Allerdings werden auch unter dem neuen US-Präsidenten die Handelbeziehungen mit den USA schwierig bleiben. Biden hat eine hoch protektionistische Agenda. "Zu lange hat das Welthandelssystem seine Versprechen an die amerikanischen Arbeiter nicht eingehalten", lautet einen Satz aus dem Wahlprogramm der Demokraten. Die Ziele der Handelspolitik werden mit denen der Binnenmarktpolitik Bidens in Konkurrenz treten. So könnte beispielsweise die Buy-America-Kampagne, die bereits unter Barack Obama existierte, zu Handelskonflikten mit der EU führen.

Viertens: Für die Beziehungen zwischen USA, China und der EU braucht es einen neuen Konsens.

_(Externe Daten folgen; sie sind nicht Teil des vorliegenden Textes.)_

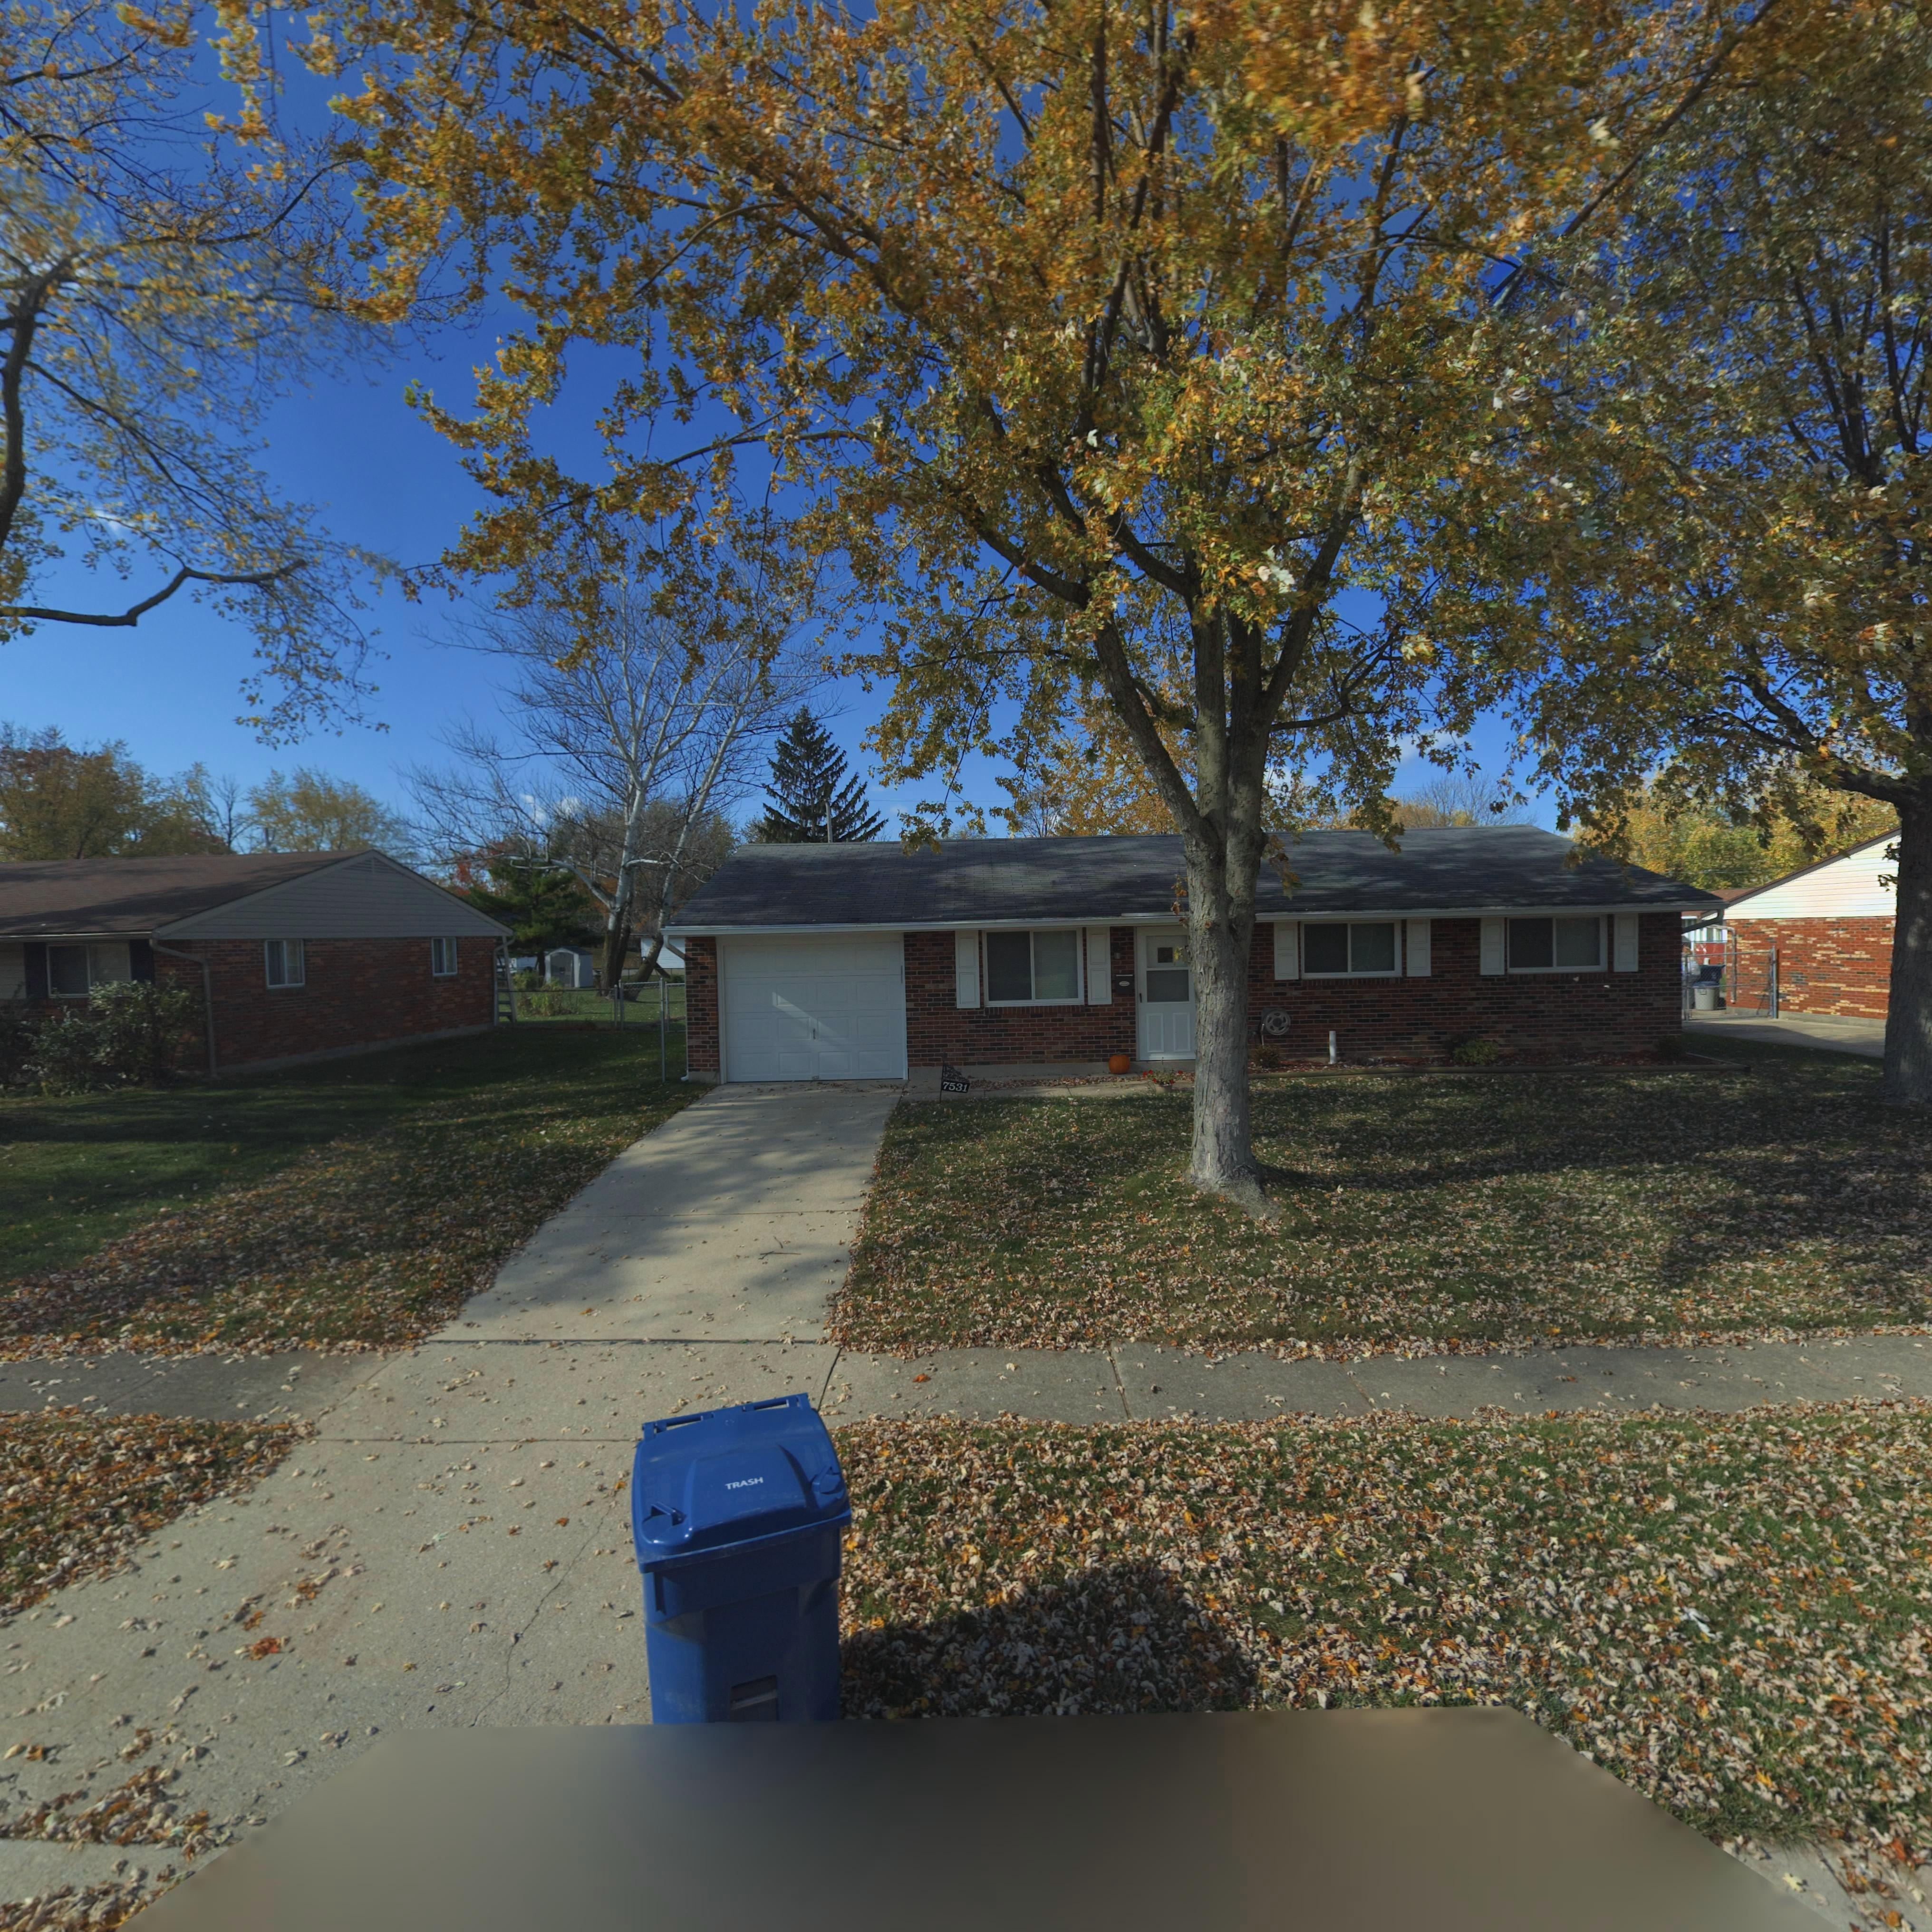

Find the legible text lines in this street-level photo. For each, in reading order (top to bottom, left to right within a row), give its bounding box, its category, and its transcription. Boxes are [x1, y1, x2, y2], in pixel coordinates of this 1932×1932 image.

Die USA, China und die EU müssen einen politischen Konsens darüber aufbauen, wie sie die globale Wirtschaft voranbringen wollen - in einer für alle funktionierenden Weise. Seit Jahren kritisieren die USA zu Recht Marktzugangsbeschränkungen und den mangelnden Schutz geistigen Eigentums in China. Die US-Demokraten bemühen sich, das Bild einer zukünftig durch die USA geeinten internationalen Front für Verhandlungen mit China zu zeichnen. Dennoch drohen sie mit Strafen, wenn China oder andere Staaten "unfaire" Handelspraktiken anwenden. Deutschland und die EU sollten die berechtigten Kritikpunkte der USA an chinesischen Handelspraktiken ernst nehmen. Diese sind auch im europäischen Interesse.

Fünftens: China schließt das größte Handelsabkommen der Welt - in Asien entwickeln sich neue Machtverhältnisse.

China hat sich mit 14 asiatisch-pazifischen Ländern auf das größte Handelsabkommen der Welt verständigt. Das Abkommen umfasst Länder mit circa 30 Prozent der globalen Wirtschaftsleistung. Auch wenn das Abkommen nicht so tiefgreifend ist, setzt Asien damit die USA und die EU unter Druck. Dies sollte ein Weckruf für die westlichen Länder sein. Denn die EU und USA kommen mit ihrer Handelspolitik nicht voran, Europa kämpft immer noch mit dem Brexit und ist nicht in der Lage, weitere Handelsabkommen wie das mit Kanada (CETA) oder das mit den Mercosur-Staaten in Südamerika zu ratifizieren. China hingegen demonstriert, dass es ein Abkommen durchverhandeln und beitreten kann.

Die EU sollte geeint sein, um die Regeln und Normen internationaler Institutionen zu unterstützen und zu fördern. Auch mehr Pragmatismus und weniger Rosinenpickerei ist das, was die EU bei den Verhandlungen von Abkommen braucht. Mahnende Beispiele sind die langwierigen Brexit-Verhandlungen und das Mercosur-Abkommen, das 20 Jahre lang ausgehandelt wurde und immer noch auf seine Ratifizierung wartet. Wir müssen pragmatischer vorgehen, um in bilateralen und multilateralen Verhandlungen voranzukommen. Ansonsten bleibt der EU nur die Alternative, Normen und Standards für die internationalen Beziehungen zu übernehmen, die von anderen Ländern gesetzt werden.